___ ИСХОДНЫЙ ТЕКСТ ___

Главный герой, Ник, появляется почти во всех рассказах, в итоге книга приобретает почти автобиографическое звучание; собственно, «Мой старик», один из двух рассказов, где элемент этот отсутствует, – самый неудачный во всем сборнике. В некоторых рассказах чувствуется чужое влияние, однако оно неизменно пропущено через себя и переработано, тогда как в «Моем старике» звучит ход мыслей Андерсона в его сентиментальных «историях про лошадей», которые четыре года назад положили начало его маститости, равно как и его закату.

А вот в «Докторе и его жене», «Что-то кончилось», «Трехдневной непогоде», «Мистере и миссис Элиот» и «Дóма» сразу чувствуется некая новизна темперамента. В первом рассказе у доктора случается конфликт с индейцем-полукровкой и тот обливает его презрением. Унижение описано в тексте с такой силой, что читатель немедленно вспоминает все похожие случаи из собственной жизни. Без всяких комментариев и прямых указаний можно в точности понять все переживания маленького Ника, свидетеля этой сцены.

В следующих двух рассказах описаны переживания подростка на пороге взрослой жизни. Мы каждую секунду видим, как рвутся связи Ника с прошлым. В бессвязном, незрелом разговоре у костра слышно пробуждение того глубинного беспокойства, которое находит на всех чувствительных людей лет в восемнадцать. И здесь автор ни разу не прибегает к экспозиции. В «На Биг-Ривер» картина – четкая, пронзительная, ностальгическая – развертывается прямо у читателя на глазах. И едва она складывается полностью, как будто щелчком выключают свет – рассказ окончен. Нет здесь ни финала, ни внезапного изменения ритма в конце, который подчеркнул бы то, что было описано раньше.

Ник уходит из дома без гроша в кармане; мы видим его мельком – он лежит, раненый, на улице какого-то разрушенного итальянского города, а позднее – милуется с медсестрой на крыше миланского госпиталя. А потом, в одном из лучших рассказов, он вновь оказывается дома. Последний раз мы видим Ника, когда мать просит его – а в сердце у него весь безжалостный мир – преклонить рядом с ней в гостиной колени в пуританской молитве.

___ ИСХОДНЫЕ ДАННЫЕ ___

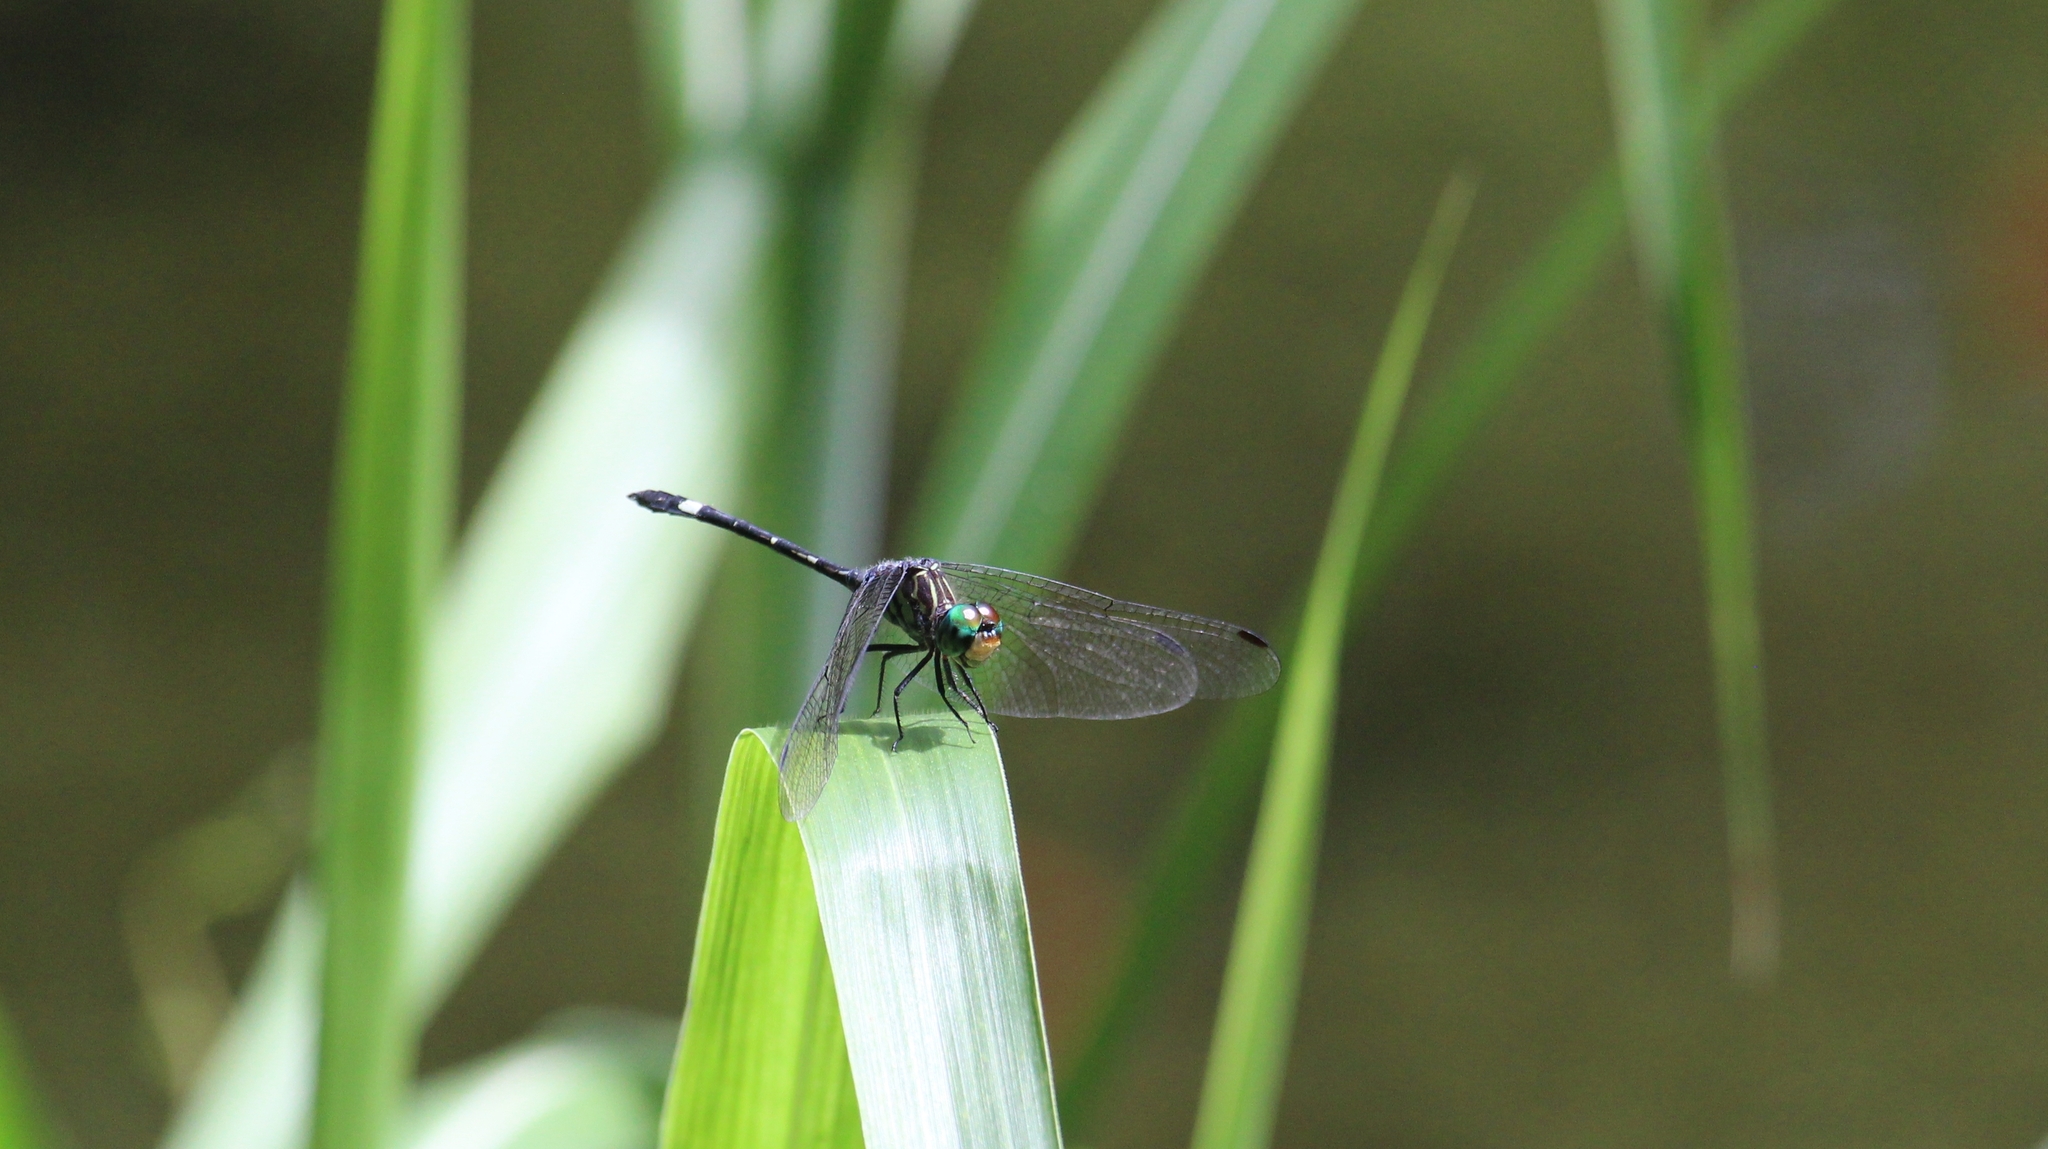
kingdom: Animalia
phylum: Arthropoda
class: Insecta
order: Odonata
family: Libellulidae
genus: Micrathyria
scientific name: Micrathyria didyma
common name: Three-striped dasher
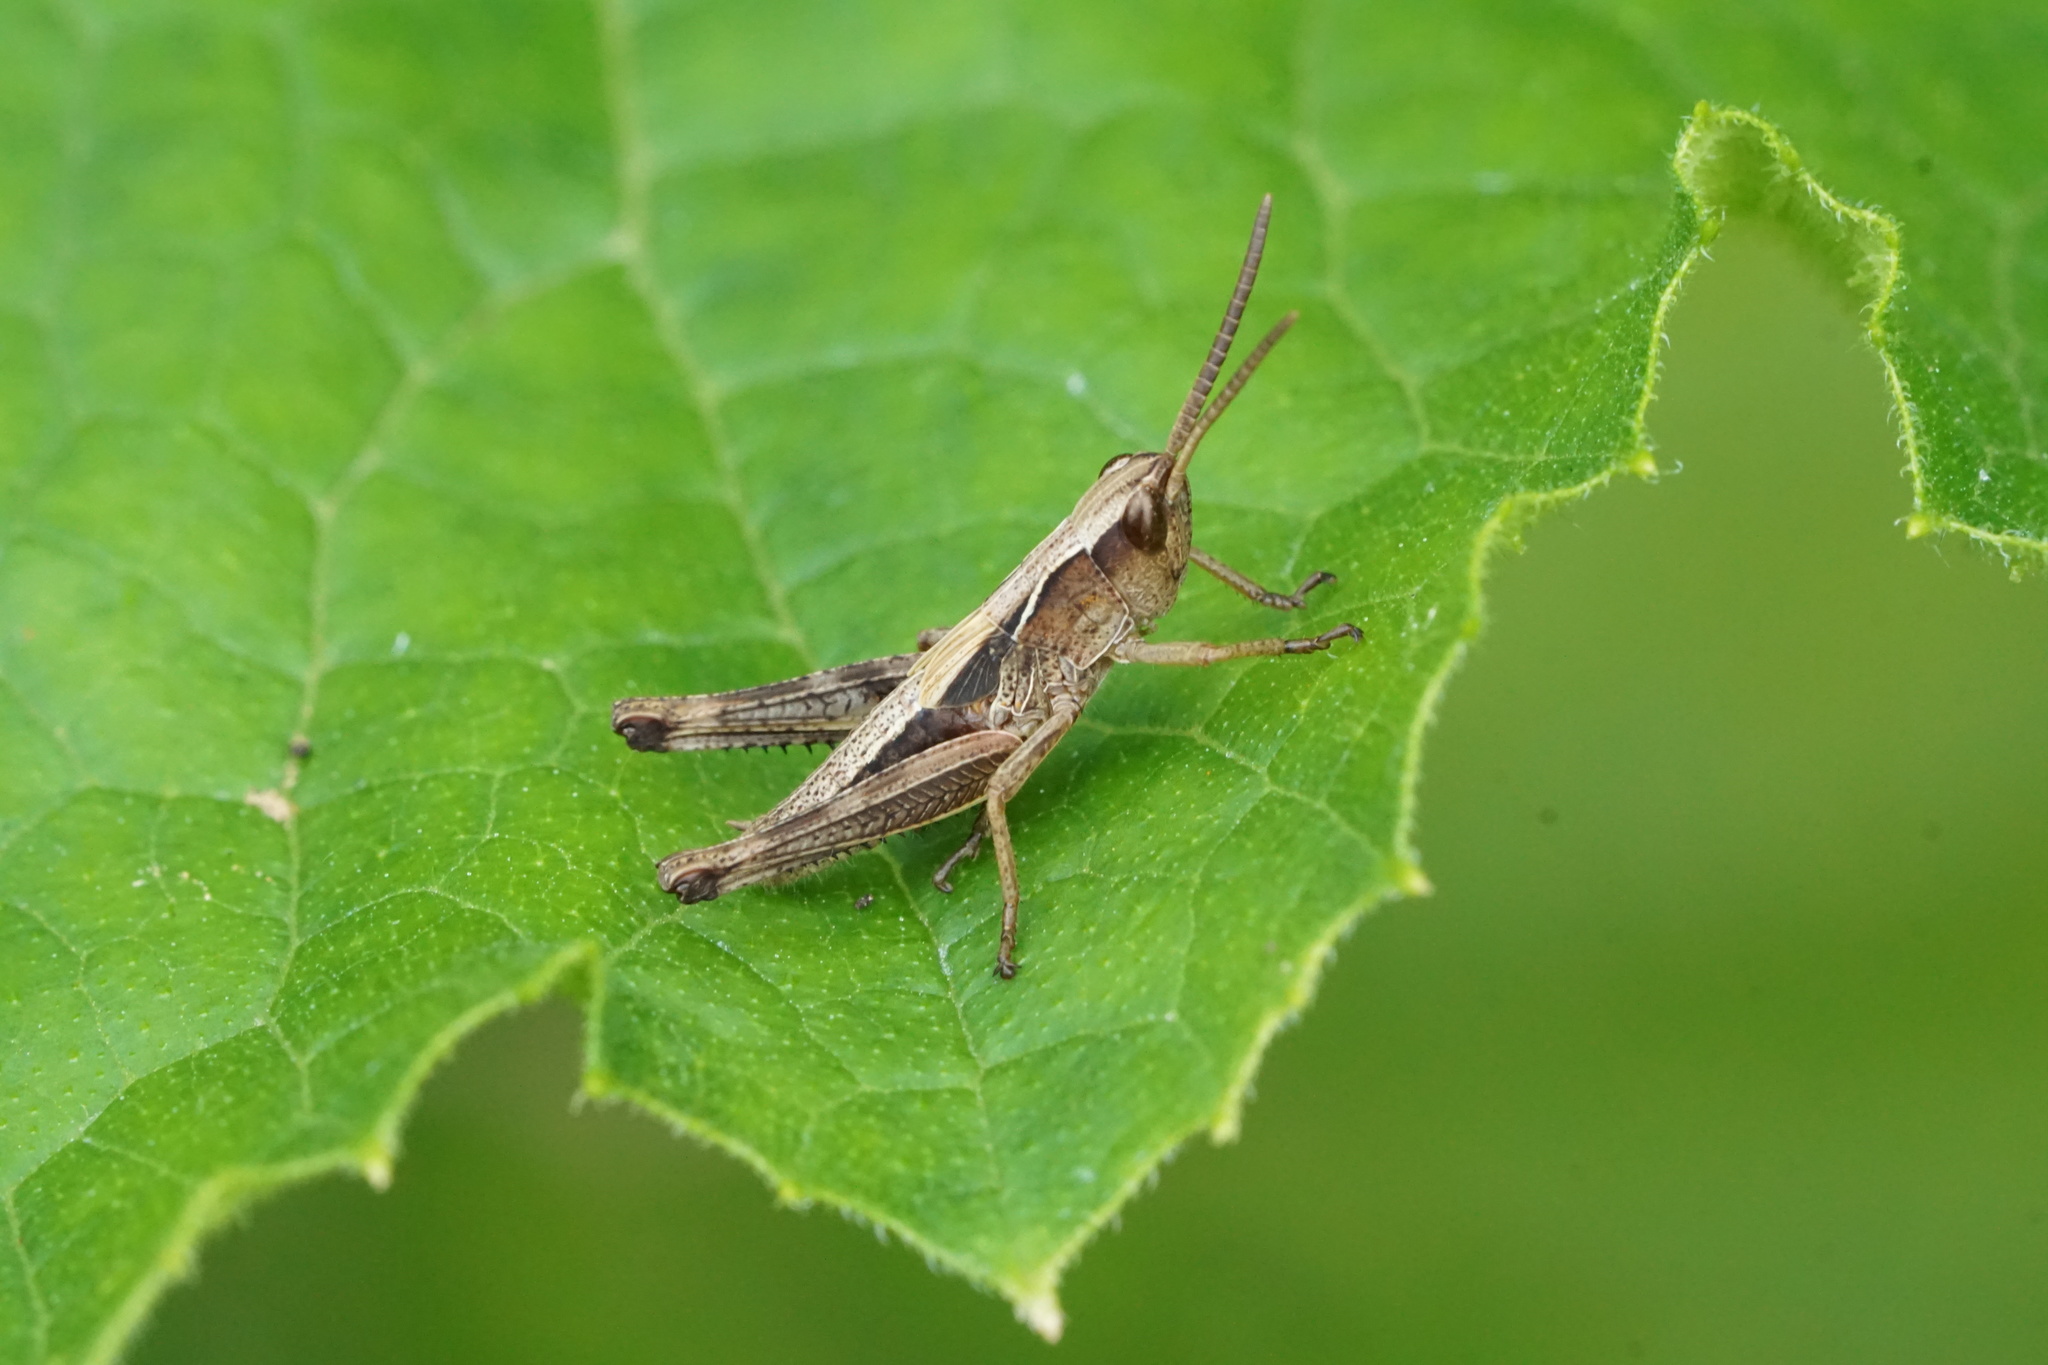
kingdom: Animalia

___

• **ЦЕЛЬ ЗАДАНИЯ**
Перепишите отрывок текста о сборнике рассказов от «Главный герой, Ник, появляется» до «и его закату.», поставив «самый слабый» вместо «самый неудачный».

• **РЕШЕНИЕ ЗАДАЧИ**
Главный герой, Ник, появляется почти во всех рассказах, в итоге книга приобретает почти автобиографическое звучание; собственно, «Мой старик», один из двух рассказов, где элемент этот отсутствует, – самый слабый во всем сборнике. В некоторых рассказах чувствуется чужое влияние, однако оно неизменно пропущено через себя и переработано, тогда как в «Моем старике» звучит ход мыслей Андерсона в его сентиментальных «историях про лошадей», которые четыре года назад положили начало его маститости, равно как и его закату.